Put your phone on vibrate, or better yet, just silence it all together since sometimes the vibrations are still audible, and vibrate-mode may not stop the sounds that announce incoming text messages, emails, or calendar reminders. If you absolutely must take a call, step into the hall.


Refrain from texting.
Just because you’re not talking doesn’t mean you’re not distracting others. The bright lights of text screens can take someone’s attention off the big screen, and many keypads make ticking noises when you type. Even if it’s the worst and longest movie you’ve ever seen, give your thumbs a rest for a couple of hours.


Use the garbage can.
When you finish your drink or snacks at home, you don’t just leave them on the floor for someone else to pick up later. Use the same consideration at the theater and carry your trash out with you after the movie is over and dispose of it in the nearest trash can. Also, most movie theaters have a holder for your cup; use it. That ubiquitous movie-floor stickiness can be avoided.


Take discreet breaks.
If you think you might need a bathroom break during the movie, consider sitting on the aisle. If you need to slip out during the movie and are sitting on the inside, don’t make a huge deal out of it. Just say (or better yet, whisper), “excuse me,” and make your way out as quickly as possible.


Make out later.
Save the public-display-of-affection thing for later. Enough said.


Hire a sitter.
If your child isn’t old enough to see the movie, find a babysitter. Infants will sometimes sleep through a movie, but if yours starts to howl, catch the rest of the movie on DVD. If your child doesn’t have the attention span for the movie, don’t make the audience suffer. Just come back another time when you can leave your child in the care of someone else.


Limit seat-saving.
Saving one or two seats is okay. But if the theater is crowded, don’t save the whole row.


Contain yourself.
If the theater is crowded, leave your coat and other items in the car rather than spread them out. Refrain from propping your feet up on the seat in front of you, especially if someone is sitting there.


Rein in your tics.
Don’t kick the back of the seat in front you. Or crack your knuckle, tap your foot, or crack your jaw. Just relax and enjoy the movie. Some people have Tourette’s Syndrome and other issues that make it impossible to control the noises they make, but if you’re able to control your nervous tics, please do.

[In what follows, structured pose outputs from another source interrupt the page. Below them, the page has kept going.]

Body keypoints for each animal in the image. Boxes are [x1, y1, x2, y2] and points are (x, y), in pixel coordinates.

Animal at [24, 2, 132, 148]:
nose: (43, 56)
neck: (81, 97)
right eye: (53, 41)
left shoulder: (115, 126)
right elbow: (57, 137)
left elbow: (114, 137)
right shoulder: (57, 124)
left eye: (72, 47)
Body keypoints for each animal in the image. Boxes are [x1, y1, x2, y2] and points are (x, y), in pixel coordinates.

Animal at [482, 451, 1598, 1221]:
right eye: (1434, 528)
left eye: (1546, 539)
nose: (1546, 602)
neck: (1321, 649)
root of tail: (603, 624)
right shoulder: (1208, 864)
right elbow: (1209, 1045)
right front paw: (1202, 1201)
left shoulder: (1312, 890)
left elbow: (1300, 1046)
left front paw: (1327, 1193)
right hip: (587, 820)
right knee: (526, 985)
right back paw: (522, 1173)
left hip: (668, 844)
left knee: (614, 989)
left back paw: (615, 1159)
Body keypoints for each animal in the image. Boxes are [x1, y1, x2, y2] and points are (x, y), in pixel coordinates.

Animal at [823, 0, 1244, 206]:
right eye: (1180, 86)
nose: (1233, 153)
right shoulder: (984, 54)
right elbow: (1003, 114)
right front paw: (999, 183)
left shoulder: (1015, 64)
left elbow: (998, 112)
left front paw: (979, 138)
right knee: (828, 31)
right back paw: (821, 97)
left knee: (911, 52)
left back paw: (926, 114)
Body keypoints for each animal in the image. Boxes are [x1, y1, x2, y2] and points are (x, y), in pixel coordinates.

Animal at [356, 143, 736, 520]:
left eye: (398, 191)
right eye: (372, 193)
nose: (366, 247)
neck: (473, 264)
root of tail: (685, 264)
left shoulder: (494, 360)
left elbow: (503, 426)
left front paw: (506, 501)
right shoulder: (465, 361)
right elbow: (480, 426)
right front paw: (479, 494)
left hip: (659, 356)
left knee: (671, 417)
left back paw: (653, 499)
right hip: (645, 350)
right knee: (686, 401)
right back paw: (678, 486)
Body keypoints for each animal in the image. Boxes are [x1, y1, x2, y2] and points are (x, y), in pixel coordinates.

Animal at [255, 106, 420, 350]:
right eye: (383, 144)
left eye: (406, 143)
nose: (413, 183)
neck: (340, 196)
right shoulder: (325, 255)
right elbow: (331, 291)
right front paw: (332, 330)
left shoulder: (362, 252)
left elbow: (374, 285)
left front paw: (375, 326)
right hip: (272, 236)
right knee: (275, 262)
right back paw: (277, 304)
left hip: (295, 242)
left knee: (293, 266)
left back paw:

Avoid slurping, smacking, and other refreshment-related noises.
Let’s face it—popcorn is noisy; it’s hard to eat it without crunching. But that doesn’t mean you should chomp all your movie food and slurp your soda like a caveman. If you must chew gum, chew quietly.


Speaking of food, be subtle when sneaking it in.
If your personal moral code permits you to bring food from home to avoid theater-food price gouging, that’s your choice. But please don’t bring fast food or anything else that will smell up the theater. It’s normal to snack during a movie, but there’s no need to bring a multi-course dinner.


Don’t talk to the screen.
When you’re enjoying the movie, go ahead and clap or laugh. But if you’re the only one clapping, you might have missed a key plot point. Resist the temptation to engage with actors on the screen, telling them not to go back in the house or not to get into the car. Don’t shout obscenities at the characters, even if the movie is rated R. You never know when someone might have snuck in their underage child because they couldn’t get a sitter.


In general, the movie theater remains a remarkably civil place. In a society where people think it’s okay to drive while texting and yap on the cell phone while dining at a restaurant, it’s encouraging that we can still put a crowd of strangers in a darkened room and enjoy a movie in almost-silence.